La marginalisation de l’UE et la nécessité de développer sa diplomatie

Suite audit sommet du 16 juillet, le chef de l’exécutif américain a affirmé croire le Président Poutine sur les accusations d’ingérence russe dans l’élection présidentielle de 2016. Cette déclaration a choqué Washington, puisqu’elle est contraire aux résultats des enquêtes menées par les services de renseignements américains. Tandis que la diplomatie Trump apparaît soumise aux caprices d’un businessman devenu homme d’État, Vladimir Poutine réussit à étendre l’hégémonie russe dans la diplomatie mondiale. Un nouvel axe semble néanmoins se dessiner. Même si la volonté européenne est de préserver des liens intimes avec les Américains, que le Président Trump s’acharne à détruire, l’Union semble se tourner vers ses homologues asiatiques, notamment chinois et nippons. Les raisons de ces rapprochements sont précisément économiques, face au protectionnisme des États-Unis. L’objectif européen est d’ouvrir son marché intérieur au monde et de nouer des relations stables et solides, afin de renforcer son influence diplomatique et économique.

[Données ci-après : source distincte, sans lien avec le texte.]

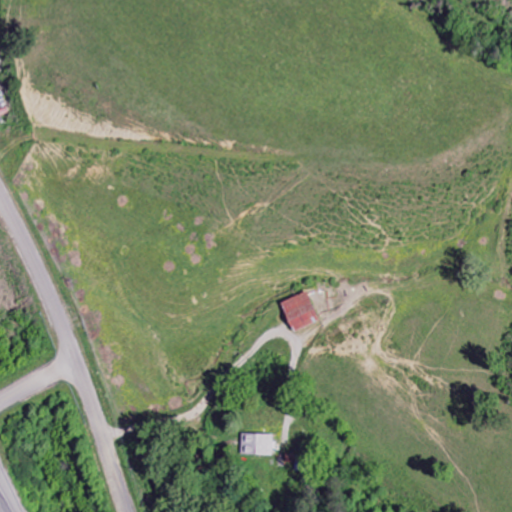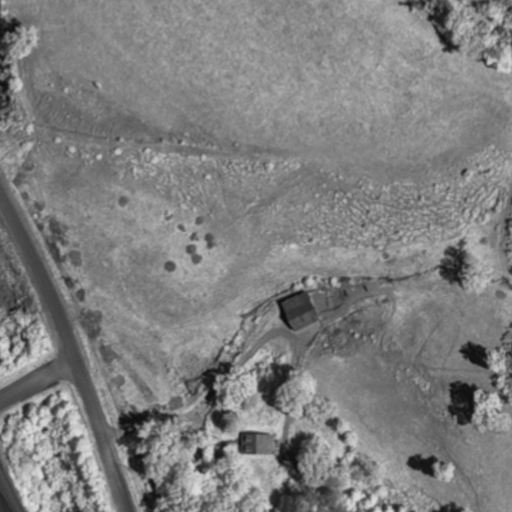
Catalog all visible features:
building: (298, 312)
road: (71, 352)
road: (38, 385)
building: (259, 445)
road: (5, 502)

En somme, l’Union européenne, association politico-économique sui generis cherche depuis plusieurs années à développer sa diplomatie. Par le Traité de Lisbonne (2007), fut institué le haut représentant de l’Union pour les affaires étrangères et la politique de sécurité. Cette fonction permet une représentation unique et commune à tous les États. Cependant, les États membres sont libres de mener leurs affaires étrangères. Cette compétence liée aux divergences politiques, presque idéologiques, que les États entretiennent avec les instances européennes conduisent à de graves dissensions internes. La conséquence immédiate est que la diplomatie européenne apparaît peu cohérente. Dès lors, marginalisés par leur allié américain, les Européens doivent s’allier avec de nouveaux partenaires. Ainsi, l’accord de libre-échange UE—Japon qualifié d’historique illustre la volonté du Vieux continent de construire de nouveaux ponts diplomatiques, notamment en Asie, ce continent qui devient petit à petit le nouveau centre de gravité mondial.